If you are using a custom Index Profile that is updated by something other than Orchard Core content events (e.g. external data ingested directly into Elasticsearch/Azure AI Search, or a custom indexing pipeline), you must ensure that the AI KB index is updated when the source index changes.

Options

  1. Trigger a manual sync from the Data Sources UI (Sync action), or run a scheduled background sync.
  2. Implement a custom event handler in your module (recommended for near real-time): detect source changes (whatever "source of truth" events you have), then call DataSourceIndexingService to upsert/remove the affected documents.

Incremental sync API

Use these methods to keep the AI KB index aligned:

  • DataSourceIndexingService.IndexDocumentsAsync(IEnumerable<string> documentIds)
  • DataSourceIndexingService.RemoveDocumentsAsync(IEnumerable<string> documentIds)

The IDs passed must match your data source's configured Key Field (e.g. _id, ContentItemId, etc.).

Migrating from v1 to v2

Version 2 introduces Knowledge Base (KB) indexing with vector embeddings. During the migration, an "AI Knowledge Base Warehouse" index is automatically created for existing data sources.
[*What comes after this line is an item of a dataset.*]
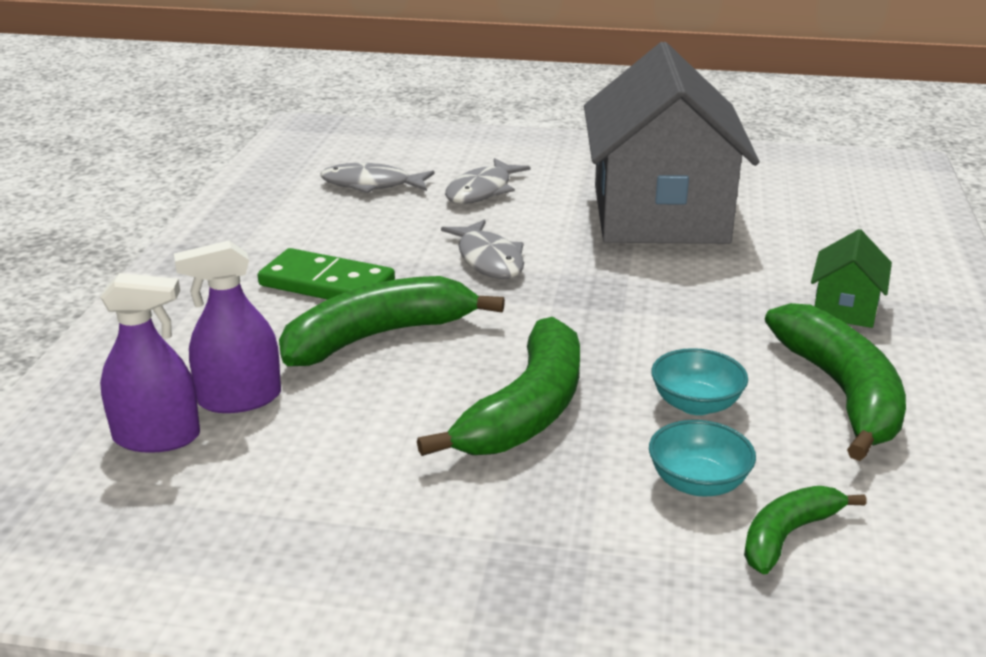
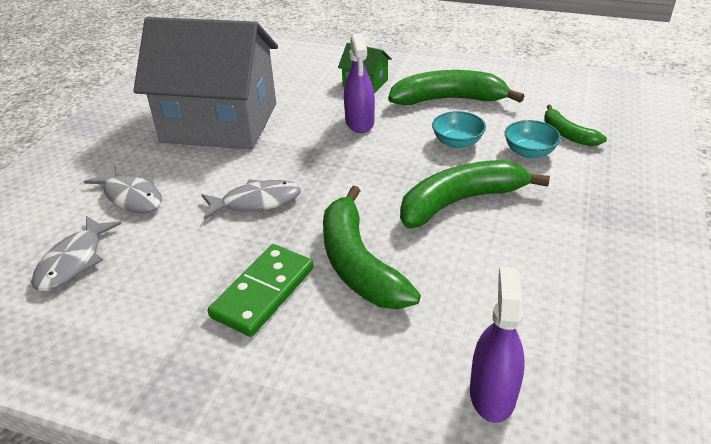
camera: 80 degrees left, 10 degrees up
purple spray bottle [174,241,281,413] -> purple spray bottle moved to [344,33,375,133]
green banana [417,317,580,456] -> green banana turned 60 degrees counterclockwise [400,160,550,228]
However, you must configure an embedding connection for the index to populate correctly.

What changes

  • Each data source now requires a Knowledge Base Index that stores chunked document embeddings for vector search.
  • The migration creates the KB index automatically, but it needs an embedding deployment (e.g. text-embedding-ada-002, text-embedding-3-small) to generate embeddings.

Required: Configure an embedding connection

If you have not already configured an AI provider connection with an embedding deployment, the KB index will be created without embedding support. This means the AI Knowledge Base index will have no data to feed the AI models when a data source is selected.

To fix this:

  1. Configure an AI provider connection with an embedding deployment:

    • Navigate to Artificial Intelligence > Connections in the admin dashboard.
    • Edit or create a connection (e.g. Azure OpenAI, OpenAI).
    • Set the Embedding Deployment Name field to your embedding model deployment (e.g. text-embedding-ada-002 or text-embedding-3-small).
    • Save the connection.
  2. Update the AI Knowledge Base Warehouse index:

    • Navigate to Search > Indexing in the admin dashboard.
    • Find the AI Knowledge Base Warehouse index.
    • Edit it and select the embedding connection you configured in step 1.
    • Save the index.
  3. Trigger a sync:

    • Go to Artificial Intelligence > Data Sources.
    • Click Sync on each data source to re-index documents with embeddings.

Note: Without an embedding connection, data sources will appear configured but the KB index will remain empty. AI profiles using these data sources will not have any context documents to enhance their responses.